:: Listed entries ::
──────

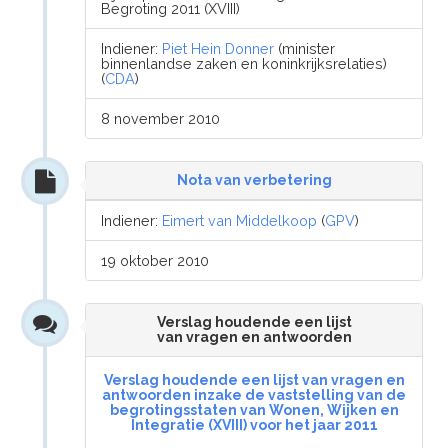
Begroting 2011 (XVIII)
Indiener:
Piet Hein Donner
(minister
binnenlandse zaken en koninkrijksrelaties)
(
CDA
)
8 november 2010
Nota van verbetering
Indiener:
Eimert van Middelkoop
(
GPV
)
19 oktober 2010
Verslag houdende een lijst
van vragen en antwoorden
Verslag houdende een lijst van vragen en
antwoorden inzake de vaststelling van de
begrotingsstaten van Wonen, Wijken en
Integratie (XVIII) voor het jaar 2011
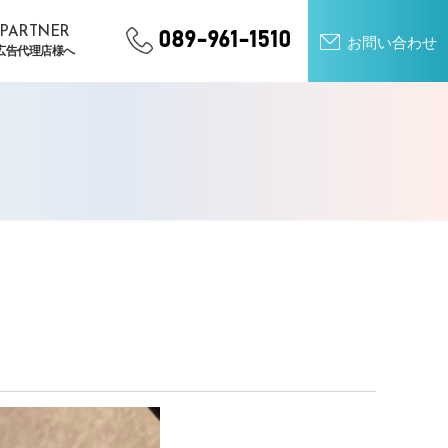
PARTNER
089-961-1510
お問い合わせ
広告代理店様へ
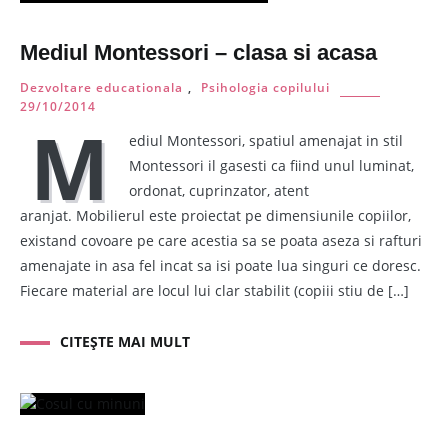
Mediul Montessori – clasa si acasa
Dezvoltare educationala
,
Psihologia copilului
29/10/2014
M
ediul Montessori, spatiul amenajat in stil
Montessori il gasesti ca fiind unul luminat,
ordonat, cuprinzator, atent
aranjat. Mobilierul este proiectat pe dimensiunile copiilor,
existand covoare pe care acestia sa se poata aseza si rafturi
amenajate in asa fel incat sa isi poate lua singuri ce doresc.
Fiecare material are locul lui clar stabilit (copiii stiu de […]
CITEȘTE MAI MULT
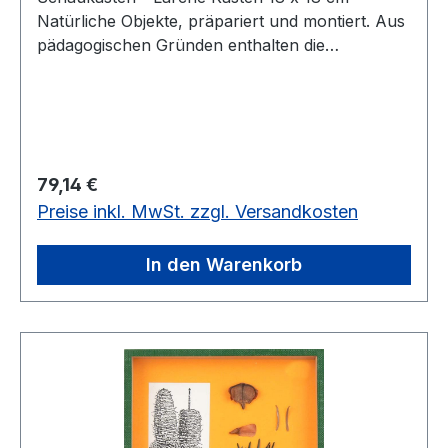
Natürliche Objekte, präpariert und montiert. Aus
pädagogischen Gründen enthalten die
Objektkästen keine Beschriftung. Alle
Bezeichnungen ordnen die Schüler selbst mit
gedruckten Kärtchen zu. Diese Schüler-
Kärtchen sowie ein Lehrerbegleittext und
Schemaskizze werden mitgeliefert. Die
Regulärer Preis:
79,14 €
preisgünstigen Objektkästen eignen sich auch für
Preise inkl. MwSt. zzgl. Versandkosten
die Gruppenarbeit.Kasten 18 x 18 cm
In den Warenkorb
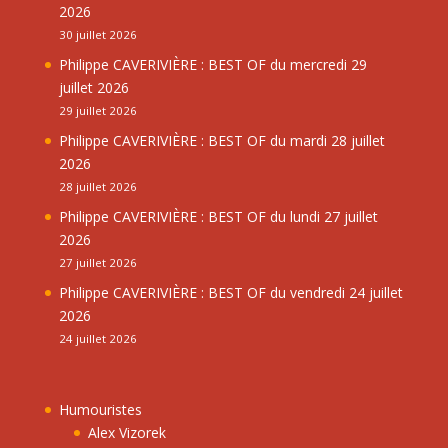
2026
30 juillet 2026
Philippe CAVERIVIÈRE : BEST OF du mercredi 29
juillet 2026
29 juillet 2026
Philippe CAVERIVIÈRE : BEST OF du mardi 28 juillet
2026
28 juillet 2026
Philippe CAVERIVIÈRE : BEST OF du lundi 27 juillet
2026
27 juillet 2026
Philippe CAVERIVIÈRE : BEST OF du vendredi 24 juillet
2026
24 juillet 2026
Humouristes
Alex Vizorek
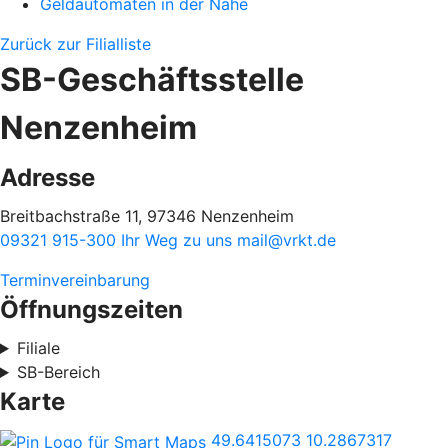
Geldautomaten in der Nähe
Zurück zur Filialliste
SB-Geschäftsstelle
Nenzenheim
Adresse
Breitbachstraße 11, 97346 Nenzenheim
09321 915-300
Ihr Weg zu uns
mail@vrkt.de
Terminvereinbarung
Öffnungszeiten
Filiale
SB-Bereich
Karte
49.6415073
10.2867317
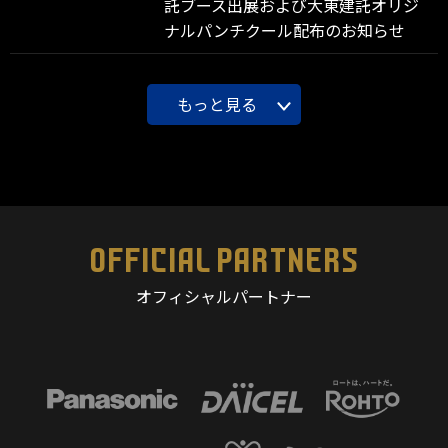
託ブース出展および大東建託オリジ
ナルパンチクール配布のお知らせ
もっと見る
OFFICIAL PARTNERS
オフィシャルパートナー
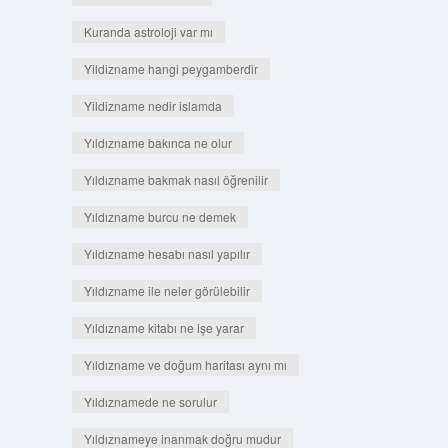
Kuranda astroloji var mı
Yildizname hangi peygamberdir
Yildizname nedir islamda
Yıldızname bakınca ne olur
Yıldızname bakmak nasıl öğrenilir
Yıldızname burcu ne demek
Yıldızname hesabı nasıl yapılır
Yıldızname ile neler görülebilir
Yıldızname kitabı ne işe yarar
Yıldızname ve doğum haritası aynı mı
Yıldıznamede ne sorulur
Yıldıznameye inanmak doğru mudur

──────

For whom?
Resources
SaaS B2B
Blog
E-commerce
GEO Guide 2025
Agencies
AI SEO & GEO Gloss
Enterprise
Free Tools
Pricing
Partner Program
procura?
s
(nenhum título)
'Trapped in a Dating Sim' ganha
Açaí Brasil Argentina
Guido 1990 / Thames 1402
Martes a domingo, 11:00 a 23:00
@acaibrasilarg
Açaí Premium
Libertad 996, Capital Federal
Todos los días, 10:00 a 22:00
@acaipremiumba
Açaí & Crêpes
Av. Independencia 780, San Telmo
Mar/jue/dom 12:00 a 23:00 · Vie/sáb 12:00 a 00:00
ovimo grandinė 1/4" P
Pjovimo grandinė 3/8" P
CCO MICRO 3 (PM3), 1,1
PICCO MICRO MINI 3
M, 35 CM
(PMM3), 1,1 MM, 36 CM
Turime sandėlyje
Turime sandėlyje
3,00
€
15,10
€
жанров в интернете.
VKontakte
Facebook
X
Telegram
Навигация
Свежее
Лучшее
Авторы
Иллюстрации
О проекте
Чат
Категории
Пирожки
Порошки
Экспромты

──────

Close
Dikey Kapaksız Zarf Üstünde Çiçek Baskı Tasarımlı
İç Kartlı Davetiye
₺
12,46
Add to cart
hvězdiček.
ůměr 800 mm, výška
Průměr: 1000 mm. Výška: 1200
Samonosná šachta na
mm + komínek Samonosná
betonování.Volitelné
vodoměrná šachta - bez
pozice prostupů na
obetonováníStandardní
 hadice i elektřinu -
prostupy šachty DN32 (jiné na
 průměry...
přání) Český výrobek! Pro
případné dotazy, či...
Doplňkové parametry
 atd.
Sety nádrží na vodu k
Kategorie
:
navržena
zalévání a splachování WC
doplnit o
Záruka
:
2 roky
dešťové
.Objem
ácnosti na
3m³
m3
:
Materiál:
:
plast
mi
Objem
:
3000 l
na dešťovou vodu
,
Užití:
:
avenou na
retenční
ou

──────

Return the material from the line containing "Begroting 2011 (XVIII)" through the line containing "ediul Montessori, spatiul amenajat in stil", exactly and in full, but without its pictures.

:: Answer to this problem ::
Begroting 2011 (XVIII)
Indiener:
Piet Hein Donner
(minister
binnenlandse zaken en koninkrijksrelaties)
(
CDA
)
8 november 2010
Nota van verbetering
Indiener:
Eimert van Middelkoop
(
GPV
)
19 oktober 2010
Verslag houdende een lijst
van vragen en antwoorden
Verslag houdende een lijst van vragen en
antwoorden inzake de vaststelling van de
begrotingsstaten van Wonen, Wijken en
Integratie (XVIII) voor het jaar 2011
PARTNER
089-961-1510
お問い合わせ
広告代理店様へ
Mediul Montessori – clasa si acasa
Dezvoltare educationala
,
Psihologia copilului
29/10/2014
M
ediul Montessori, spatiul amenajat in stil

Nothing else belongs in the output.